** Data supplied follows **

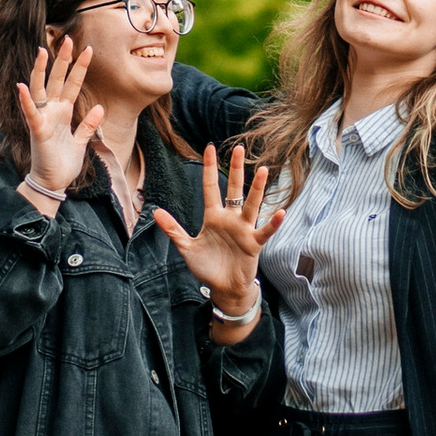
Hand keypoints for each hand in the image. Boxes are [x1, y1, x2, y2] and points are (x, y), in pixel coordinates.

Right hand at [14, 36, 103, 197]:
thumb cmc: (63, 163)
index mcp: (63, 113)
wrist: (52, 184)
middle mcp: (52, 112)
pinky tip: (21, 86)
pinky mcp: (37, 132)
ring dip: (41, 71)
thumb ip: (88, 125)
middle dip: (62, 60)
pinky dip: (26, 101)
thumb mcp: (81, 142)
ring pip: (40, 90)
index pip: (72, 84)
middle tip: (67, 39)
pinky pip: (30, 114)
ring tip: (42, 51)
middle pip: (57, 80)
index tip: (88, 49)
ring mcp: (43, 120)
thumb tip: (98, 107)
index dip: (80, 67)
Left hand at [151, 143, 285, 322]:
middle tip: (239, 148)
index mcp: (213, 217)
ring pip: (251, 205)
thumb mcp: (187, 247)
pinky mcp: (253, 244)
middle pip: (234, 189)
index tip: (209, 148)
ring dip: (257, 189)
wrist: (223, 288)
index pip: (211, 187)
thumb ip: (173, 229)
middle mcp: (230, 219)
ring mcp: (244, 230)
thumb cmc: (207, 266)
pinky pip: (264, 231)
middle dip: (236, 169)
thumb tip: (156, 212)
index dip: (209, 168)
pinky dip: (273, 223)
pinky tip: (280, 212)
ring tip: (262, 170)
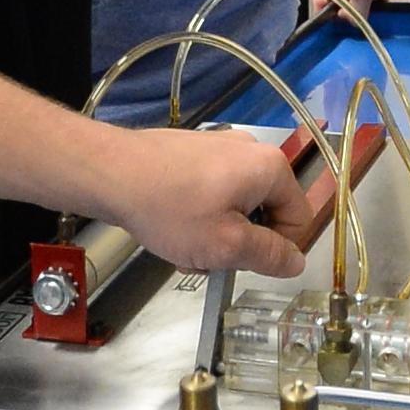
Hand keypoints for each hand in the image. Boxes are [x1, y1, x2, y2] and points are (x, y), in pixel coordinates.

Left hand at [98, 124, 318, 276]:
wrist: (111, 173)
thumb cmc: (171, 208)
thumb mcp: (227, 245)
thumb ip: (270, 256)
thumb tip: (296, 261)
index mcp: (269, 167)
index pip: (298, 218)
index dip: (277, 248)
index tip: (244, 261)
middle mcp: (250, 149)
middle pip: (265, 211)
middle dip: (240, 241)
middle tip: (208, 256)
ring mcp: (220, 147)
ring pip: (235, 205)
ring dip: (216, 232)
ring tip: (184, 244)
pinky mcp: (193, 152)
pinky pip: (211, 192)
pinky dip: (198, 214)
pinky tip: (172, 226)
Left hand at [319, 0, 387, 16]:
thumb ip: (358, 12)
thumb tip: (346, 22)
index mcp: (374, 1)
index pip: (361, 22)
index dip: (348, 22)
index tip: (338, 17)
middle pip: (344, 16)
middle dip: (332, 12)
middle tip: (327, 4)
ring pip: (332, 6)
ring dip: (324, 2)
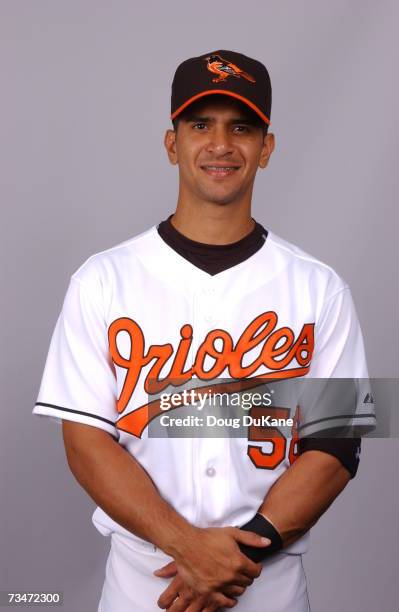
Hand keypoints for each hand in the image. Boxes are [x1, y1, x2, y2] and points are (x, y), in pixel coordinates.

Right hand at [154, 526, 268, 609]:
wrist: (186, 544)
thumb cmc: (208, 537)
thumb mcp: (232, 533)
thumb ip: (252, 539)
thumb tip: (268, 543)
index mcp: (238, 561)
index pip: (256, 572)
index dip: (256, 568)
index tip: (253, 566)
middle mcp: (230, 576)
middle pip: (247, 582)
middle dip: (246, 576)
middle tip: (242, 571)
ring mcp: (219, 585)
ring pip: (237, 592)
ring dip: (238, 587)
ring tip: (235, 581)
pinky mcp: (207, 591)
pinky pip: (223, 602)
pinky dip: (229, 600)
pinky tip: (229, 597)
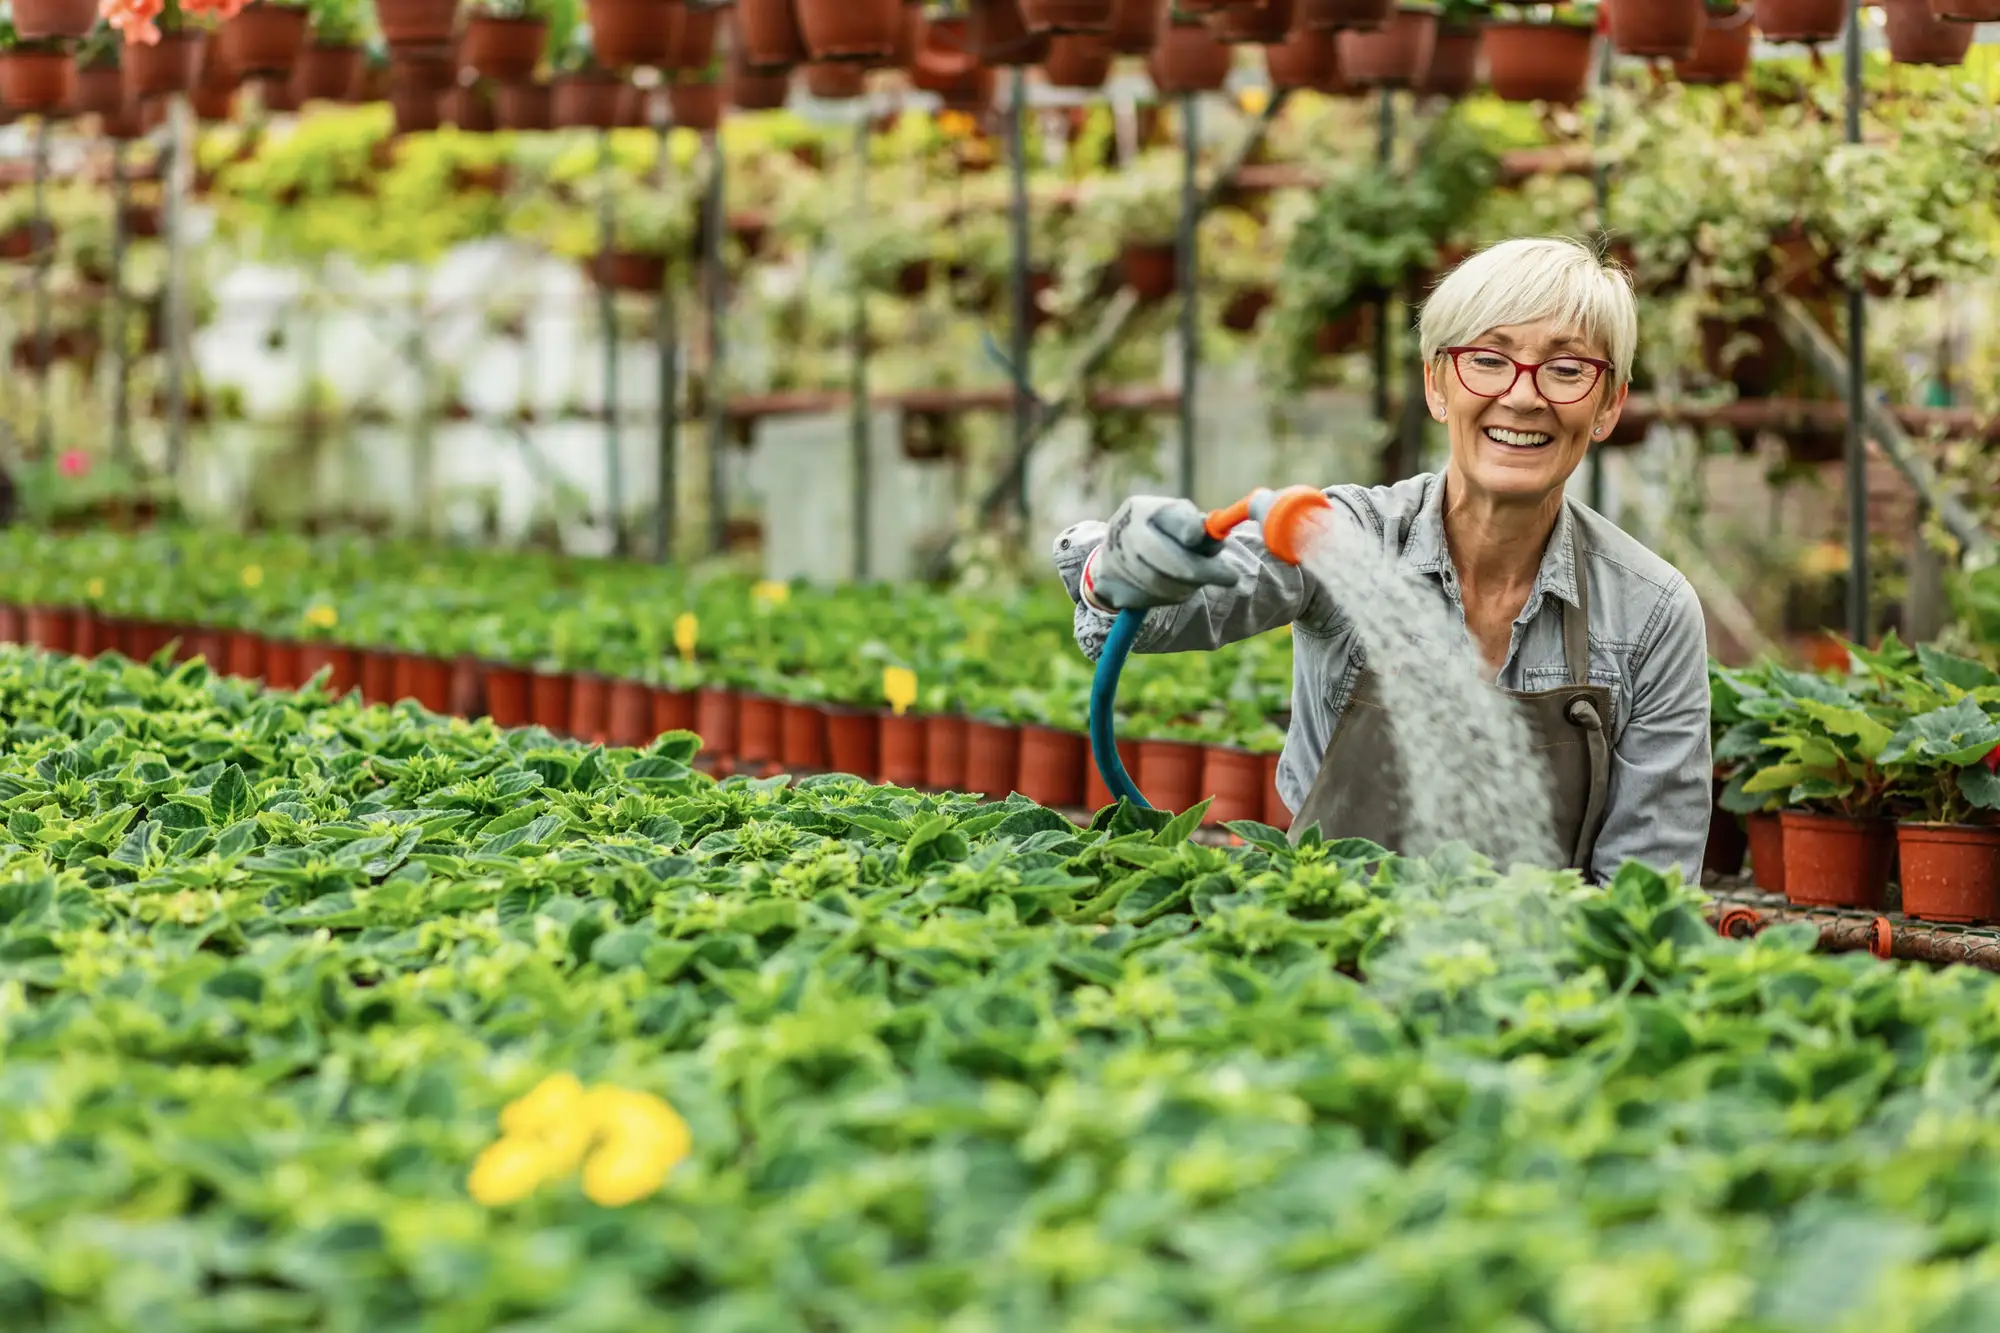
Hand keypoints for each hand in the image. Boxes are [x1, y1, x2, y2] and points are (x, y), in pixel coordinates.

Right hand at [1083, 496, 1238, 610]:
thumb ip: (1196, 527)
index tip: (1209, 542)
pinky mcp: (1112, 585)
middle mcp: (1124, 531)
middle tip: (1231, 578)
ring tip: (1201, 581)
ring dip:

** End of Data supplied **

→ **What you need to do**: Transcribe the records above exactly as they appear, leaving out any pictures.

→ **Solution for this problem**:
Hand keypoints for each hand in the image. Boxes are [x1, y1, x2, y2] and points are (x, y), in pixel coordinates.

Right hand at [14, 36, 103, 197]:
thumb cmc: (63, 163)
index mcp: (63, 113)
wrist: (52, 184)
middle mcp: (52, 112)
pinky tip: (21, 86)
pinky mcp: (37, 132)
ring dip: (41, 71)
thumb ip: (88, 125)
middle dip: (62, 60)
pinky dip: (26, 101)
thumb mcp: (81, 142)
ring pip: (40, 90)
index pip: (72, 84)
middle tip: (67, 39)
pinky pip: (30, 114)
ring tip: (42, 51)
middle pip: (57, 80)
index tip: (88, 49)
ring mcp: (43, 120)
thumb tip: (98, 107)
index dip: (80, 67)
Left hand at [151, 143, 285, 322]:
middle tip: (239, 148)
index mcp: (213, 217)
ring pip: (251, 205)
thumb mcp: (187, 247)
pinky mcp: (253, 244)
middle pip: (234, 189)
index tip: (209, 148)
ring dip: (257, 189)
wrist: (223, 288)
index pip: (211, 187)
thumb ip: (173, 229)
middle mcp: (230, 219)
ring mcp: (244, 230)
thumb cmc: (207, 266)
pinky pip: (264, 231)
middle dip: (236, 169)
thumb tip: (156, 212)
index dip: (209, 168)
pinky dip: (273, 223)
pinky tip: (280, 212)
ring tip: (262, 170)
Hand keypoints for each hand in the image. Boxes are [x1, y1, x2, y2] and points are (x, y), in pixel coordinates.

Left hand at [98, 124, 318, 276]:
wrist: (111, 173)
thumb cmc: (171, 208)
thumb mcp: (227, 245)
thumb ip: (270, 256)
thumb tip: (296, 261)
index mcp: (269, 167)
index pip: (298, 218)
index dip: (277, 248)
index tip: (244, 261)
middle mcp: (250, 149)
middle pip: (265, 211)
middle dip: (240, 241)
middle tip: (208, 256)
ring mcp: (220, 147)
ring pip: (235, 205)
ring dip: (216, 232)
ring tip: (184, 244)
pinky mcp: (193, 152)
pinky pip: (211, 192)
pinky dip: (198, 214)
pinky tip: (172, 226)
Left hand at [319, 0, 387, 16]:
thumb ip: (358, 12)
thumb tip: (346, 22)
index mcp: (374, 1)
index pip: (361, 22)
index dip: (348, 22)
index tip: (338, 17)
middle pip: (344, 16)
middle dip: (332, 12)
middle tip: (327, 4)
ring pip: (332, 6)
ring dip: (324, 2)
Hand keypoints for each hand in the image. Boxes are [x1, y1, x2, y2] and points are (x, y), in pixel coordinates.

Right hand at [154, 526, 268, 609]:
wrist: (186, 544)
thumb cmc: (208, 537)
thumb mcp: (232, 533)
thumb ip: (252, 539)
thumb tip: (268, 543)
index mcp: (238, 561)
index pip: (256, 572)
index dip: (256, 568)
index tip: (253, 566)
middle mcp: (230, 576)
middle pip: (247, 582)
middle dip: (246, 576)
middle tip: (242, 571)
ring mcp: (219, 585)
ring pip: (237, 592)
ring dip: (238, 587)
ring tip: (235, 581)
pinky mcp: (207, 591)
pinky pip: (223, 602)
pinky dip: (229, 600)
pinky tip: (229, 597)
Hand keypoints for each hand in the image. Boxes are [x1, y1, x2, y2] and points are (x, y), in pixel coordinates.

Right hand at [1083, 496, 1238, 610]:
thumb ip: (1196, 527)
index tip: (1209, 542)
pinky mcp: (1112, 585)
middle mcp: (1124, 531)
middle tip: (1231, 578)
ring tip: (1201, 581)
ring dip:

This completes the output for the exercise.